La potion est donc amère. Outre le ralentissement des crédits de l'APD, c'est aussi le retard dans le respect des engagements de François Hollande sur le reversement d'une part de la taxe sur les transactions financières (TTF) qui suscite de forts remous à gauche et dans les organisations non gouvernementales (ONG), comme je l'avais déjà signalé dans un post précédent, le 14 septembre 2012 ("Que penser de la TTF?"). Devant l'Assemblée générale des Nations unies, le 25 septembre, le président de la République avait lancé un appel en faveur des financements innovants, à travers, notamment, l'instauration de la taxe sur les transactions financières. "La France s'est dotée de cette taxe, s'était félicité M. Hollande. Elle a même pris un autre engagement : celui de reverser une partie des produits de cette taxe, au moins 10 %, pour le développement."
Répondant à cet engagement du chef de l'Etat, l'article 27 du projet de loi de finances pour 2013 prévoit effectivement l'affectation d'"une fraction de 10 % du produit de la taxe" au Fonds de solidarité pour le développement. Las, en réalité, si l'on regarde le tableau sur l'emploi des ressources allouées par la TTF publié dans le projet de loi de finances, au chapitre des évaluations préalables, il apparaît que cette affectation en faveur du développement ne sera que progressive et qu'elle n'atteindra la part de 10 % qu'à l'échéance de trois ans. D'où la colère des ONG, qui ont le sentiment d'avoir été grugées, et la gêne d'élus écologistes et de gauche d'avoir été floués.
Pour M. Gaymard, "les arguments selon lesquels la contrainte budgétaire empêcherait dans l'immédiat d'aller au-delà de ce premier pas ne résistent pas à l'examen, s'agissant de recettes additionnelles". Au nom du groupe écologiste, M. Mamère a souligné que cette part "ne correspondait pas aux engagements pris par le président de la République"
La lutte continue pour que la politique de développement passe des beaux discours moraux à un réel levier de transformation des relations Nord-Sud.

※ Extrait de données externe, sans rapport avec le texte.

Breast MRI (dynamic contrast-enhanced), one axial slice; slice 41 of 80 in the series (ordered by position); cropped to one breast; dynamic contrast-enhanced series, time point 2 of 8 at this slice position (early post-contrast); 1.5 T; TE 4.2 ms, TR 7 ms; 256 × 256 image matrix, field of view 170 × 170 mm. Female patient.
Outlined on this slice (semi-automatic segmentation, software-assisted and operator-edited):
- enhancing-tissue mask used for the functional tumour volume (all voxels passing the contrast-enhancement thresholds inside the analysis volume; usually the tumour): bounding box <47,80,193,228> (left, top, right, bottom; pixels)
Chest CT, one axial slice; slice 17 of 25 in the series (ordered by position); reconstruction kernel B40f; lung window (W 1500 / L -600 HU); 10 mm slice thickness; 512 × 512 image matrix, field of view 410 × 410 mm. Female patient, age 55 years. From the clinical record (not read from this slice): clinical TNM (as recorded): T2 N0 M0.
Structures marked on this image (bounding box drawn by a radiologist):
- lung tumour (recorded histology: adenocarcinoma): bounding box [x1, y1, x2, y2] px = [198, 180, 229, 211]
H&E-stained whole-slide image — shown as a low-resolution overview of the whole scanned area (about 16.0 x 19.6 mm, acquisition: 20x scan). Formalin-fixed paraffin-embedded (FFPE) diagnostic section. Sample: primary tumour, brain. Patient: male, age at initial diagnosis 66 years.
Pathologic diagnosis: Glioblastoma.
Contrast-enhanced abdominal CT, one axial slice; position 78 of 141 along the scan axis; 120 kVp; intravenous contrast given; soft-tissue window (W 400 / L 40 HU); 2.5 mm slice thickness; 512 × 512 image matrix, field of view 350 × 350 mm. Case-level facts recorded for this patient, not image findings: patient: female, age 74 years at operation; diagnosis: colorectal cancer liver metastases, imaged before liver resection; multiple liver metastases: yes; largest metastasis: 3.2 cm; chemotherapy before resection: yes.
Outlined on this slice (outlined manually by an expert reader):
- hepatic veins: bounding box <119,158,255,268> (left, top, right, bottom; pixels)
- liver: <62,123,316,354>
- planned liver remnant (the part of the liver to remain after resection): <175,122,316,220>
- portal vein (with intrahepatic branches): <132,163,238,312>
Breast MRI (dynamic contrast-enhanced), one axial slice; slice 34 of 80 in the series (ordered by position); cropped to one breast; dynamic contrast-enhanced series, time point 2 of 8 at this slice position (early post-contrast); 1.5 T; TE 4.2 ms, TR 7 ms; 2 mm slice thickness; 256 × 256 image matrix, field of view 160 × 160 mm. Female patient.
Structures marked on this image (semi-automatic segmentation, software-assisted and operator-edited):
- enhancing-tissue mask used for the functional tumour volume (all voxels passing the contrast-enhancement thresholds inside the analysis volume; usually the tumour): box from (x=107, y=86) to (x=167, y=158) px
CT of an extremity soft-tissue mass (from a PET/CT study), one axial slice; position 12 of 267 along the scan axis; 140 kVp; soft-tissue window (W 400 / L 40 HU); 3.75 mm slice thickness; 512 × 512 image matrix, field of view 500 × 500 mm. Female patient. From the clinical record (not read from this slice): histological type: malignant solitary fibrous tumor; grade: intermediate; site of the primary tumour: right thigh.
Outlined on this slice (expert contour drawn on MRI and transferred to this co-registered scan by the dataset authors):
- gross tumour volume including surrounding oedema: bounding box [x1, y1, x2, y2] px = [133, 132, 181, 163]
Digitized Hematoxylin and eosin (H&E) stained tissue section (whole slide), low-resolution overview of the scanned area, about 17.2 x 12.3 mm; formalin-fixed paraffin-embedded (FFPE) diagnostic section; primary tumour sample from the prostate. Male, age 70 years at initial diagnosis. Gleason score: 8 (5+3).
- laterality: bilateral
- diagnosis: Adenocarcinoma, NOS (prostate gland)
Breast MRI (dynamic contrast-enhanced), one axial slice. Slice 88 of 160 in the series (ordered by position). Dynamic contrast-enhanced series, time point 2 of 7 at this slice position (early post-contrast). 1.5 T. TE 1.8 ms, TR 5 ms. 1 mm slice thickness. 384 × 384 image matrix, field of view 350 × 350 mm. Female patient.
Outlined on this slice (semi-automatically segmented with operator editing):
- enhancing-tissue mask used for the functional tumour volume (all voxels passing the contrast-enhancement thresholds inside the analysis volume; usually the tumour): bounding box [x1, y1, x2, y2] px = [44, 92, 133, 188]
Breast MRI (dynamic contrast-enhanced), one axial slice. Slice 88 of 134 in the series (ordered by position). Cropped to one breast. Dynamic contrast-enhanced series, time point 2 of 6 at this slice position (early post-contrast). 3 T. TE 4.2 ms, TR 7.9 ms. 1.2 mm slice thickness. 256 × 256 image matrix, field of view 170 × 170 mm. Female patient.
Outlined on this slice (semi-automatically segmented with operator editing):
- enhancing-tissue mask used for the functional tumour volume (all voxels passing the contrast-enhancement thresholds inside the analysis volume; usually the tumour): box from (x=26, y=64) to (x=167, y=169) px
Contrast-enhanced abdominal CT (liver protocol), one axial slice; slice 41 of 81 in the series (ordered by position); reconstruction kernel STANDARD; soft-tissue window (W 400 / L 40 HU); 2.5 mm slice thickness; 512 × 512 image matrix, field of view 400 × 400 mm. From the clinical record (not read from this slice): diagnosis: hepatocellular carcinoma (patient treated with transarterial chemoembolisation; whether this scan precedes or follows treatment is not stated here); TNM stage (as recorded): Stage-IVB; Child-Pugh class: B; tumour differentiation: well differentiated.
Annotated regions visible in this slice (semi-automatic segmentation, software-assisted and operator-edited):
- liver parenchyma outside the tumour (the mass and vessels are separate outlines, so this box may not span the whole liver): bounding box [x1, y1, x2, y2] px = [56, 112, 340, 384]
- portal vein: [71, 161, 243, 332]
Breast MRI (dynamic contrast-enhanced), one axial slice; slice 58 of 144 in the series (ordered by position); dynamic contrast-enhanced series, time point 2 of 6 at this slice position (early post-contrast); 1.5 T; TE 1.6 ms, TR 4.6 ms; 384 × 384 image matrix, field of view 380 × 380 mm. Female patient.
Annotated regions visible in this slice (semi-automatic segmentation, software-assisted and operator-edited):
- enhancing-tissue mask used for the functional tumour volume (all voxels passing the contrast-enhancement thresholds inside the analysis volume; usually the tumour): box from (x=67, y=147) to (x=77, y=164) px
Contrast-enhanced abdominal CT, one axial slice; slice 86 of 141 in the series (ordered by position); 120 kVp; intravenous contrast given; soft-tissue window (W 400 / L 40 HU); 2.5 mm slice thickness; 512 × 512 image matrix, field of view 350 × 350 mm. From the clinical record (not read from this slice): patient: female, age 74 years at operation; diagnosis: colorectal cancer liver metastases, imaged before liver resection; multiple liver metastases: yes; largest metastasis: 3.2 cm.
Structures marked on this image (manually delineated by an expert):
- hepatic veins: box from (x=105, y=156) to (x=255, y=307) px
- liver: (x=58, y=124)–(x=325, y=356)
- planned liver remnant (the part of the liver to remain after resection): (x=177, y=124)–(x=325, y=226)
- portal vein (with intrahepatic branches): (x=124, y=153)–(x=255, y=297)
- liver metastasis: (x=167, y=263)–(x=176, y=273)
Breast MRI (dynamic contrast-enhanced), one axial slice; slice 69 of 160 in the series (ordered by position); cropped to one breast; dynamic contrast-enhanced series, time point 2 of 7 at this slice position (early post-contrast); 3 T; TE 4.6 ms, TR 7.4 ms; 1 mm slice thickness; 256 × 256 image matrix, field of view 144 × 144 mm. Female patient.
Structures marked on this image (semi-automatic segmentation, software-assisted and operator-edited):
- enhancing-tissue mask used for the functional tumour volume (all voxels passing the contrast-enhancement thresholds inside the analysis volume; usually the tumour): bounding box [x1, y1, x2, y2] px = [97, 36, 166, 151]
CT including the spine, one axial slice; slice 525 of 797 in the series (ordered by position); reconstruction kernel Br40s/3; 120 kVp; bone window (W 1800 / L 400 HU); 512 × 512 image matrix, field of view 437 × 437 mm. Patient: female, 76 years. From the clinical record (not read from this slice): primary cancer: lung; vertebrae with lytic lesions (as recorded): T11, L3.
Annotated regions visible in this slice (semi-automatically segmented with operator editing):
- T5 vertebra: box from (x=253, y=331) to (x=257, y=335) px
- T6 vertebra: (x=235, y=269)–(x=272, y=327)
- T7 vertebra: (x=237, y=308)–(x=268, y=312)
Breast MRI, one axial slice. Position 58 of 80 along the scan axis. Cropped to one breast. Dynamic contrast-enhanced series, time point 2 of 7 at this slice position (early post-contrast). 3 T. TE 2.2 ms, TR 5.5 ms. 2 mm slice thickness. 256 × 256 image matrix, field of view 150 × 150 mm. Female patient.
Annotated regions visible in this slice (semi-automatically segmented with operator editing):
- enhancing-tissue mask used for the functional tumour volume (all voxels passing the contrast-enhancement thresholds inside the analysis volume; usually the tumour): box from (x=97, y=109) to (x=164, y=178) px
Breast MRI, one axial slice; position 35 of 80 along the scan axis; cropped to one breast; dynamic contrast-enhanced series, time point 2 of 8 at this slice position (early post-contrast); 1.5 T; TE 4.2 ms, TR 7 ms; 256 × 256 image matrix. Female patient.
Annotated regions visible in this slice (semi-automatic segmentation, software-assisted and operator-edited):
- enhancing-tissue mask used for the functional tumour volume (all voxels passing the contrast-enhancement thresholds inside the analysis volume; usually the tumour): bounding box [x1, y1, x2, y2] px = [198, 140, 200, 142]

Pour cela, il est urgent de s'attaquer aux paradis fiscaux et judiciaires et aux multinationales qui perpétuent la Françafrique, notamment:
1-Aux paradis fiscaux, parce qu'ils autorisent la corruption à grande échelle, le blanchiment de l'argent sale et l'évasion massive de fonds, les trafics d'influence et les valises pleines de billets, perpétuant ainsi le développement inégal. Comment faire? Par exemple, en adoptant en France et en Europe l'équivalent de la loi FATCA, votée aux Etats-Unis en 2010, qui oblige toutes les institutions financières qui ouvrent un compte à une entreprise ou  à un  particulier à le déclarer au fisc. Il s'agit donc de lutter réellement pour la levée du secret bancaire et de permettre à la justice de travailler librement.
2-Aux multinationales françaises et européennes qui ne respectent pas le droit social et environnemental français/européen, en réformant les appels d'offres, en multipliant les contrôles, en garantissant l'accès à la justice aux victimes des multinationales, en renforçant le droit dans la lutte contre les  délits financiers, environnementaux, économiques et sociaux commis par les chefs d'Etat et les "élites internationales".
A cet effet, tous les accords de coopération et d'assistance militaire devraient être revus sous contrôle parlementaire associant les associations citoyennes et ONG. L'Agence Française de Développement devra aussi être réorganisée en profondeur.
Bonne chance et bon courage à Pascal Canfin qui peut compter sur le soutien vigilant de nombreux citoyens soucieux, comme lui, de construire un monde de paix.